Basically, we get so caught up in the aesthetics of nobility that we forget that it literally is a managerial position that comes with responsibilities that were... very similar back in the day to the same ones we have now. Humans have not changed all that much. At the end of the day, a really good boss in the 1400s versus in one from the 2020s displays most of the same qualities of personality, even if the details of execution are different.
The next question is, of course, "well, but this theoretical liege lord is HIGHLY idealized -- how often did that actually HAPPEN? Wasn't it more likely that everyone was exploited all the time?" and to that I say: Well, maybe. But again, I don't think humans have changed all that much. Just like the bosses of today, there's a SPECTRUM: A really really good boss is rare and precious and one that you tell stories about for years after you've left that job, but a truly, genuinely, homicidally nightmarish boss is also pretty rare. Most bosses are sort of meh -- they have their good moments, they have their shitty moments, but they're tolerable and you can get along with them well enough to do your job, and then you roll your eyes at them behind their back. Generally, humans don't take outright exploitation lying down. Being a bad boss in the historical period is how you get peasant uprisings and revolts, and you know that to be true because your parents raised you with that knowledge, so unless you are very stupid or inbred or an egomaniac, there is literal personal incentive to at minimum be a Tolerable liege lord. And that means hitting at least SOME of the above bullet points.
TL;DR: In the words of Honore de Balzac, "Everything I have just told you can be summarized by an old word: noblesse oblige!"
(for more discussions of the ethics of fealty and what it means to be a good boss when you are an exquisitely beautiful twink of a prince with a hot beefy bodyguard.... [fingerguns] read A Taste of Gold and Iron)
reading a historical romance novel and reflecting on the way these stories often present woke nobility for the contemporary reader. a big thing is servants. you can’t not have servants in those times but many modern readers think “but I would never have servants. it would be so weird to have servants” and in order to make the protagonists of the story more relatable they are actually friends with the servants. but flip your perspective and think of it from the side of the servants. wouldn’t it be so awful if your boss was always trying to be friends with you. a really common thing you’ll see is the woke baronet having tea in the kitchen with the servants bc he’s not like other baronets. but what if your boss wanted to hang out and talk during your lunch break every day. not so charming when you think about it that way
one of my favorite parts of anna karenina addressed this. as i remember it, a landowner (levin?) basically had a midlife crisis and started working the fields. the farmhands were pretty confused and annoyed at this relatively weak, ineffective guy playacting as a farmhand. he was in the way, had no idea what he was doing, didn't understand their micro culture (esp. things like what they liked to talk about and what they found funny) and most of all, he was...THEIR BOSS.
this is why I get annoyed by people being like "why is the noble heroine in this 19th-century novel lonely? why does she say she's all alone? her maid is there! ugh! so dehumanizing!!!!"

********************

Copy the passage from the discussion of nobles and servants, starting at "Basically, we get" and ending at "execution are different.".

(Dataset entries)
********************

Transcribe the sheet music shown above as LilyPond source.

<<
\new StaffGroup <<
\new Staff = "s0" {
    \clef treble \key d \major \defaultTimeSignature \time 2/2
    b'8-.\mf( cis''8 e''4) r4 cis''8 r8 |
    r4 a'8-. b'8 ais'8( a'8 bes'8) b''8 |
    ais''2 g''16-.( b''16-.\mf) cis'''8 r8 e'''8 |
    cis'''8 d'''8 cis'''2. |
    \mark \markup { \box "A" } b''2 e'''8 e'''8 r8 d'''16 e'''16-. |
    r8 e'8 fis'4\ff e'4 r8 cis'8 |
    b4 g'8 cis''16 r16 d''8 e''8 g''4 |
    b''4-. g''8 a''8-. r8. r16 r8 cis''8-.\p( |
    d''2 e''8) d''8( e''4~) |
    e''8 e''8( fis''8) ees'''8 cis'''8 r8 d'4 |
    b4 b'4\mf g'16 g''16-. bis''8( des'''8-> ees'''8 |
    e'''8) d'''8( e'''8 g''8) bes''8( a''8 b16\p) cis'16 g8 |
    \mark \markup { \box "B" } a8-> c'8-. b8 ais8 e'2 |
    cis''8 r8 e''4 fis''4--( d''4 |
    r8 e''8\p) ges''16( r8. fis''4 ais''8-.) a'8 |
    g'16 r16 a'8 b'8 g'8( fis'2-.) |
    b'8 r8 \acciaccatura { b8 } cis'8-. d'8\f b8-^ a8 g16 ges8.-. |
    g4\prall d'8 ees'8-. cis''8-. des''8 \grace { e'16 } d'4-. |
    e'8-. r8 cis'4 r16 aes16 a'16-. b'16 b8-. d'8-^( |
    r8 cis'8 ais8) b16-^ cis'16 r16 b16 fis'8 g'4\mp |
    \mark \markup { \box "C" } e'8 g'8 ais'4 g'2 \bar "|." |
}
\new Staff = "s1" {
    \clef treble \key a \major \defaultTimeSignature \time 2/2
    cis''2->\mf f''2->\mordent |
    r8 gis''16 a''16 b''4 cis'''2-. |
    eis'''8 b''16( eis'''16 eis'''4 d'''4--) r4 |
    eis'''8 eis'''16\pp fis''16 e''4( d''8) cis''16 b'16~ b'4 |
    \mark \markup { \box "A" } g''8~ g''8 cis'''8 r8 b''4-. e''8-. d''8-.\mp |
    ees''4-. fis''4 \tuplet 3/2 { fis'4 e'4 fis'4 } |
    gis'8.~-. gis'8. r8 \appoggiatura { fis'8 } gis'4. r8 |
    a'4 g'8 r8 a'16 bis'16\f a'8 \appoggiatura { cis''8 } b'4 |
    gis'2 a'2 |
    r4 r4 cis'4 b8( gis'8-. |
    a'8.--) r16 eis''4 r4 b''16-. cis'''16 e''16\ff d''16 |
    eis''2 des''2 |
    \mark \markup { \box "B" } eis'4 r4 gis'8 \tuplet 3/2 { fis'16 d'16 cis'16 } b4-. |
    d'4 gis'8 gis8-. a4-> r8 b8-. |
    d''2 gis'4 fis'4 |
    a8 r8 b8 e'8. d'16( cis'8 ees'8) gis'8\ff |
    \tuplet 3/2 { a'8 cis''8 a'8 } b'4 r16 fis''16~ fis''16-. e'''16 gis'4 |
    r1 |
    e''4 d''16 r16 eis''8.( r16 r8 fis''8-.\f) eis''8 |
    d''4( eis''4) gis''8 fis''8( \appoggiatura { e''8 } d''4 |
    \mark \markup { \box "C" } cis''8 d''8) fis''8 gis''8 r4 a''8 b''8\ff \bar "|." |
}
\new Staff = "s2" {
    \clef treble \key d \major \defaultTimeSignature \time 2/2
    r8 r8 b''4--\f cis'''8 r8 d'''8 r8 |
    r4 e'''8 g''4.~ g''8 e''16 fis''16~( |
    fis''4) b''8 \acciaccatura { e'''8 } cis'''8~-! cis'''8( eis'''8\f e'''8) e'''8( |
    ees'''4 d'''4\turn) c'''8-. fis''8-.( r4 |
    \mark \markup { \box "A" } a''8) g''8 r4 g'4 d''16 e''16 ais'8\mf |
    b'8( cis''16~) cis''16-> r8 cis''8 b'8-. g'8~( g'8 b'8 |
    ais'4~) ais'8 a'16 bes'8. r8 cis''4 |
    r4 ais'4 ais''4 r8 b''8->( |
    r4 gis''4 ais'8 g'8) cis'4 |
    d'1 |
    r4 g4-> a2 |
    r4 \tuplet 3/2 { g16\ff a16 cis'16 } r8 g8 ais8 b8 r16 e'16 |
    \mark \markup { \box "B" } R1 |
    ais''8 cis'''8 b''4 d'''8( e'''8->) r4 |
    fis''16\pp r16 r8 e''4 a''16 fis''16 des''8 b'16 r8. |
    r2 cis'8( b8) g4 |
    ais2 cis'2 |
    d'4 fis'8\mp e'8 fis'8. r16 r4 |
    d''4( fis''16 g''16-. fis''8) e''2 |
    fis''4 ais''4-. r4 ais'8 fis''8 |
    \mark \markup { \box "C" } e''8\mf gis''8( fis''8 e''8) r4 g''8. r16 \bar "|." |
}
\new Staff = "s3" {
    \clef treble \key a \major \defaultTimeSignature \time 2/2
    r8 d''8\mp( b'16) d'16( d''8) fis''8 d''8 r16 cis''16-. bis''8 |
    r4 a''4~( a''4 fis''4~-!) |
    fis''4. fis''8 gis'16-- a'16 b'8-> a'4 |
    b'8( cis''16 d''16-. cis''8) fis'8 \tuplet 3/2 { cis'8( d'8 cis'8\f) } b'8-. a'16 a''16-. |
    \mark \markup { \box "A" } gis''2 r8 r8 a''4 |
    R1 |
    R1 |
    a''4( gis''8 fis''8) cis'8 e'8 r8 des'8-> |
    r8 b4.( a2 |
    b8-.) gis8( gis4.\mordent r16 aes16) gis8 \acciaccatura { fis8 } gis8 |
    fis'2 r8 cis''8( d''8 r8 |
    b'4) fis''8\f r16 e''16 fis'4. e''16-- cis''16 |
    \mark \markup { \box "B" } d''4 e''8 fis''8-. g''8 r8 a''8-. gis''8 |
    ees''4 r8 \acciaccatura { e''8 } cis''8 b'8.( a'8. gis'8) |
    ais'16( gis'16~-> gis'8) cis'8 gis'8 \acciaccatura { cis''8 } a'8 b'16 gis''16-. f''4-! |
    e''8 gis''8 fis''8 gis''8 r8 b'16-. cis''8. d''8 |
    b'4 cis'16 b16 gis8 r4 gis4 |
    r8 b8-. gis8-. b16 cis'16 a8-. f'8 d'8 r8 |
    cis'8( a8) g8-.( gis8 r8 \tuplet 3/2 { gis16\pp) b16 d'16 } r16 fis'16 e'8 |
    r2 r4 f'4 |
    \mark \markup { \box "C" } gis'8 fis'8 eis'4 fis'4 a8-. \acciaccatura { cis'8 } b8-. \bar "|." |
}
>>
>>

********************

RESPONSE TO THE EXERCISE:
Basically, we get so caught up in the aesthetics of nobility that we forget that it literally is a managerial position that comes with responsibilities that were... very similar back in the day to the same ones we have now. Humans have not changed all that much. At the end of the day, a really good boss in the 1400s versus in one from the 2020s displays most of the same qualities of personality, even if the details of execution are different.